Economia e Finanza / Imprese

Partono gli Stati Generali del GSG, il network mondiale degli investimenti ad impatto sociale

L’impatto ambientale-sociale sta diventando parte integrante del processo decisionale della finanza, dalle politiche dei capi di Governo ai portafogli dei principali investitori, dalle decisioni degli imprenditori alle scelte dei singoli consumatori. Si tratta di una rivoluzione già in atto, come sfruttarne le potenzialità? Come rimodellare il nostro mondo, le nostre economie e il nostro futuro condiviso? Per rispondere a queste domande è iniziato oggi a Nuova Delhi il summit mondiale della finanza “Power of Impact”, il meeting organizzato dal GSG (Global Steering Group for Impact Investment) che riunisce 900 leader internazionali del mondo della finanza e della filantropia, per uno sguardo sugli investimenti e l’imprenditorialità a beneficio delle persone e del pianeta con 150 speakers provenienti da 50 Paesi. 
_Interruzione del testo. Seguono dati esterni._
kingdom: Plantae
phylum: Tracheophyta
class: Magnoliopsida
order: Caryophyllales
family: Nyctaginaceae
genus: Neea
L’evento, promosso dal presidente mondiale del GSG, Ronald Cohen, il padre dei social impact bond, vede la partecipazione come ospite d’eccezione di Al Gore che affronterà nel suo “keynote speech” il rapporto tra impatto ambientale e impatto sociale. Insieme ai membri del Board of Trustees del GSG, l’organo esecutivo del GSG di cui fa parte anche Giovanna Melandri, presidente di Social Impact Agenda per l’Italia e di Human Foundation, Cohen e Gore lanceranno in India iniziative e strumenti concreti, a dimostrazione che la finanza ad impatto sta decollando in tutto il mondo e si sta rivelando uno strumento indispensabile per disegnare risposte efficaci a problemi sociali diffusi. 

In particolare, sarà varato un Education Outcome Fund da 1 miliardo di dollari messo a punto proprio insieme al Governo Indiano e alla neonata Social Finance India e sarà lanciata una iniziativa simile destinata ad Africa e Medio Oriente e pensata insieme a Gordon Brown, inviato speciale dell’ONU per l’istruzione nel mondo. Sarà presentata anche l’iniziativa di un “Fondo dei Fondi”, sempre da 1 miliardo di dollari, destinato al contrasto alle diseguaglianze in America Latina.
 
I lavori del summit scenderanno anche nel dettaglio di molte questioni che stanno interessando il settore degli investimenti impact. Tra questi, i “refugee bond”, social impact bond dedicati all’accoglienza e all’integrazione socio-lavorativa dei rifugiati, sul modello Finlandia, con l’ipotesi di dedicare in Europa un Outcome Fund per moltiplicarli, su questo verterà l’intervento di Giovanna Melandri. Ma c’è anche la questione degli investimenti “gender lens”, ovvero intenzionalmente orientati ad abbattere le diseguaglianze di genere, soprattutto sul piano economico e occupazionale. Fino al tema della blockchain o dei nuovi mercati degli investimenti impact, come quello pensionistico e assicurativo, e ai focus sulla valutazione d’impatto e la misurazione delle politiche “evidence based”.
 
Secondo il GIIN – Global Impact Investing Network – gli investimenti ad impatto sociale sono un flusso in continua crescita. Secondo l’ultimo rapporto 2018, nel 2017, sono stati investiti 35 miliardi, rispetto ai 22 del 2016. Il settore della finanza ad impatto, complessivamente, muove ad oggi 230 miliardi di dollari annui, con una crescita del 30% annuo tra il 2012 e il 2018. L’obiettivo del GSG è raggiungere 300 miliardi di investimenti entro il 2020. Dunque l’obiettivo primario è quello di sbloccare nuovi e significativi capitali, per raggiungere un impatto sempre più forte verso politiche sociali e ambientali.